【なにが違う?】日産の新型EV「アリア」、リーフとは比べ物にならず 今の日産に最重要なワケ
公開 : 2020.05.08 05:50 更新 : 2021.06.04 11:13
リーフ、歩んできた進化と電池対応
リーフが誕生したのは、いま(2020年)から10年前の2010年。
同じ頃、三菱自動車は「i-MiEV」を発売した。
この2モデルが、日本に限らず世界を含めて大手自動車メーカーが始めて大量生産したEVである。
EVの歴史は長く、古くはガソリン車が普及していなかった1900年代初頭、米ニューヨークでは数多くのEVタクシーが走っていた。
それから約100年間、何度かEVブームが来たが、ガソリン車と同等に利活用するための技術的なハードルを超えることができなかった。

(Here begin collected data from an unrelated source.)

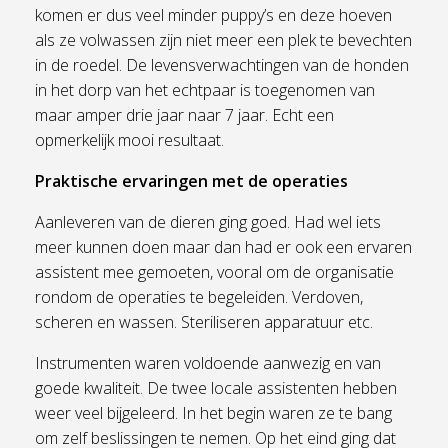
komen er dus veel minder puppy’s en deze hoeven
als ze volwassen zijn niet meer een plek te bevechten
in de roedel. De levensverwachtingen van de honden
in het dorp van het echtpaar is toegenomen van
maar amper drie jaar naar 7 jaar. Echt een
opmerkelijk mooi resultaat.
Praktische ervaringen met de operaties
Aanleveren van de dieren ging goed. Had wel iets
meer kunnen doen maar dan had er ook een ervaren
assistent mee gemoeten, vooral om de organisatie
rondom de operaties te begeleiden. Verdoven,
scheren en wassen. Steriliseren apparatuur etc.
Instrumenten waren voldoende aanwezig en van
goede kwaliteit. De twee locale assistenten hebben
weer veel bijgeleerd. In het begin waren ze te bang
om zelf beslissingen te nemen. Op het eind ging dat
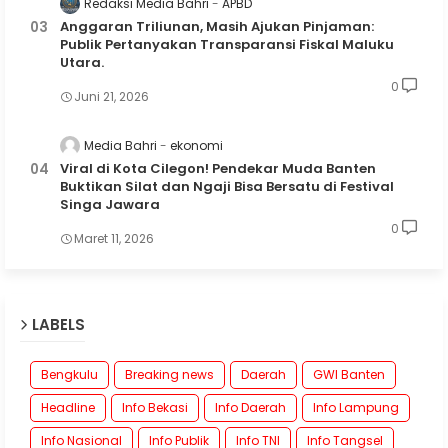
Redaksi Media Bahri
APBD
Anggaran Triliunan, Masih Ajukan Pinjaman:
Publik Pertanyakan Transparansi Fiskal Maluku
Utara.
0
Juni 21, 2026
Media Bahri
ekonomi
Viral di Kota Cilegon! Pendekar Muda Banten
Buktikan Silat dan Ngaji Bisa Bersatu di Festival
Singa Jawara
0
Maret 11, 2026
LABELS
Bengkulu
Breaking news
Daerah
GWI Banten
Headline
Info Bekasi
Info Daerah
Info Lampung
Info Nasional
Info Publik
Info TNI
Info Tangsel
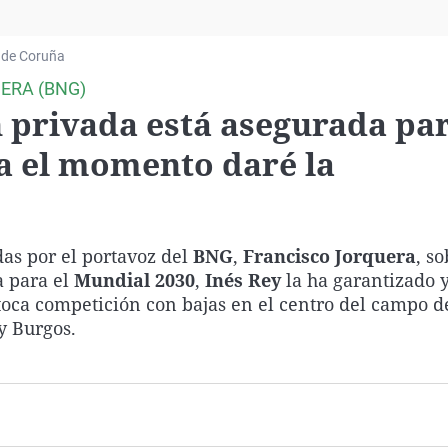
Virales
Televisión
 de Coruña
Elecciones
ERA (BNG)
n privada está asegurada par
a el momento daré la
as por el portavoz del
BNG
,
Francisco Jorquera
, so
a para el
Mundial 2030
,
Inés Rey
la ha garantizado y
 toca competición con bajas en el centro del campo d
y Burgos.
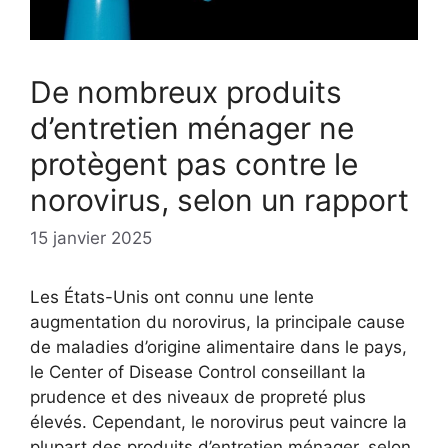
De nombreux produits
d’entretien ménager ne
protègent pas contre le
norovirus, selon un rapport
15 janvier 2025
Les États-Unis ont connu une lente
augmentation du norovirus, la principale cause
de maladies d’origine alimentaire dans le pays,
le Center of Disease Control conseillant la
prudence et des niveaux de propreté plus
élevés. Cependant, le norovirus peut vaincre la
plupart des produits d’entretien ménager, selon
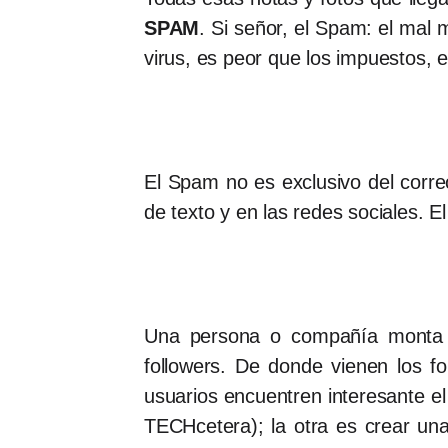
SPAM
. Si señor, el Spam: el mal
virus, es peor que los impuestos, 
El Spam no es exclusivo del corre
de texto y en las redes sociales. 
Una persona o compañía monta 
followers. De donde vienen los f
usuarios encuentren interesante el
TECHcetera); la otra es crear u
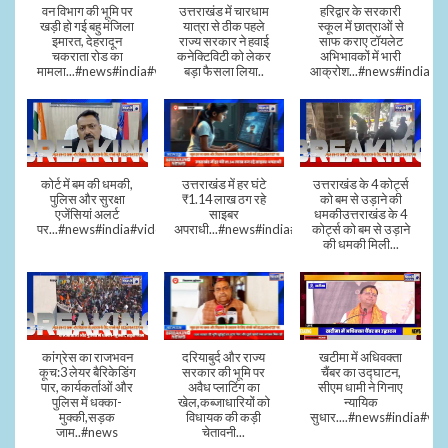
वन विभाग की भूमि पर
उत्तराखंड में चारधाम
हरिद्वार के सरकारी
खड़ी हो गई बहु मंजिला
यात्रा से ठीक पहले
स्कूल में छात्राओं से
इमारत, देहरादून
राज्य सरकार ने हवाई
साफ कराए टॉयलेट
चकराता रोड का
कनेक्टिविटी को लेकर
अभिभावकों में भारी
मामला...#news#india#video
बड़ा फैसला लिया..
आक्रोश...#news#india
कोर्ट में बम की धमकी,
उत्तराखंड में हर घंटे
उत्तराखंड के 4 कोर्ट्स
पुलिस और सुरक्षा
₹1.14 लाख ठग रहे
को बम से उड़ाने की
एजेंसियां अलर्ट
साइबर
धमकीउत्तराखंड के 4
पर...#news#india#video#viral
अपराधी...#news#india#video#viral
कोर्ट्स को बम से उड़ाने
की धमकी मिली...
कांग्रेस का राजभवन
दरियाबुर्द और राज्य
खटीमा में अधिवक्ता
कूच:3 लेयर बैरिकेडिंग
सरकार की भूमि पर
चैंबर का उद्घाटन,
पार, कार्यकर्ताओं और
अवैध प्लाटिंग का
सीएम धामी ने गिनाए
पुलिस में धक्का-
खेल,कब्जाधारियों को
न्यायिक
मुक्की,सड़क
विधायक की कड़ी
सुधार....#news#india#vid
जाम..#news
चेतावनी...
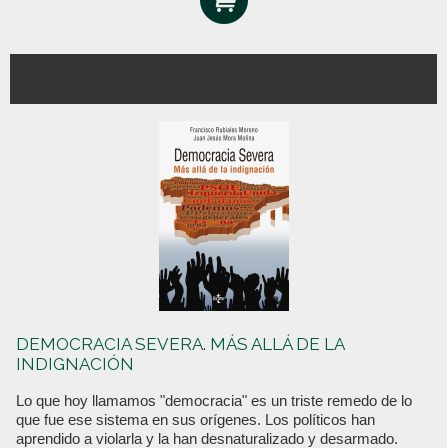
DEMOCRACIA SEVERA. MÁS ALLÁ DE LA
INDIGNACIÓN
Lo que hoy llamamos "democracia" es un triste remedo de lo
que fue ese sistema en sus orígenes. Los políticos han
aprendido a violarla y la han desnaturalizado y desarmado.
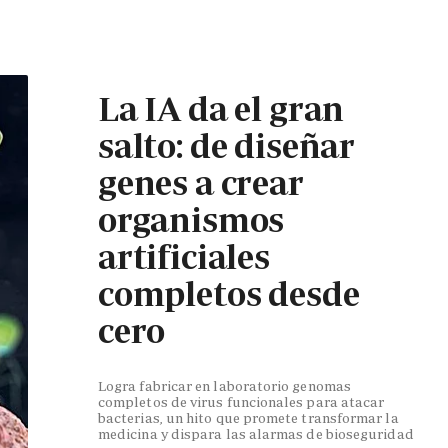
La IA da el gran
salto: de diseñar
genes a crear
organismos
artificiales
completos desde
cero
Logra fabricar en laboratorio genomas
completos de virus funcionales para atacar
bacterias, un hito que promete transformar la
medicina y dispara las alarmas de bioseguridad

リーフとi-MiEVが、それまでの少量生産EVと大きく違ったのは、駆動用の蓄電池を自社資本で賄うことだった。
EVの技術的なハードルとは、電池のコスト、航続距離、充電インフラと言われるが、どれも電池の性能に直結する。
日産の場合、リーフに対応するため、材料技術を持つNECトーキン等とリチウムイオン二次電池を専門に企画/製造するオートモーティブエナジーサプライ(AESC)を、日産座間工場内に設立した。
AESCによってEV向け電池の性能は安定的に向上し、量産効果によって価格も下がっていった。
ただ、2010年代中盤以降、中国でのEV向け電池生産が一気に増え、中国向けでは日産は中国製電池を購入することになった。
こうした流れと並行するかのように2019年4月、AESCは中国の環境関連企業のエンビジョンに売却された……。
アリア、日産EV戦略第2世代の大黒柱
リーフ誕生の後、2014年にはテスラ「モデルS」そして「X」、BMW「i3」など欧米メーカーがEVに本格参入。
これを受けてリーフは電池容量を拡大。さらに、2017年には第2世代となり電池容量はさらに大きくなった。
過去10年間で、リーフはEVとして段階的に熟成されていった。
そして迎えた2020年、アリアが登場する。
前述のように四輪制御システム「e-4ORCE」が実装できるのも、リーフで培われたEV技術の基盤があるからだ。
そのうえで、自動運転技術を活用した高度運転支援システム・プロパイロット2.0や、20年代半ばには本格普及が予想される第五世代通信5Gを念頭にしたコネクティビティ技術が搭載される。
日産関係者が言うように、アリアは人とクルマの関係を変える礎になるのかもしれない。アリアはリーフ後継でも、リーフの兄貴分でもない。
日産EV戦略第2世代の大黒柱である。
一見、無機質なイメージがあるアリアだが、そこには人とクルマ、クルマと社会、さらに人と社会との関係が大きく変わる可能性を秘めているように思える。
日本の自動車各メディアでは、2020年夏頃登場と予測しているアリア。
その動向を今後もしっかりとフォローしていきたい。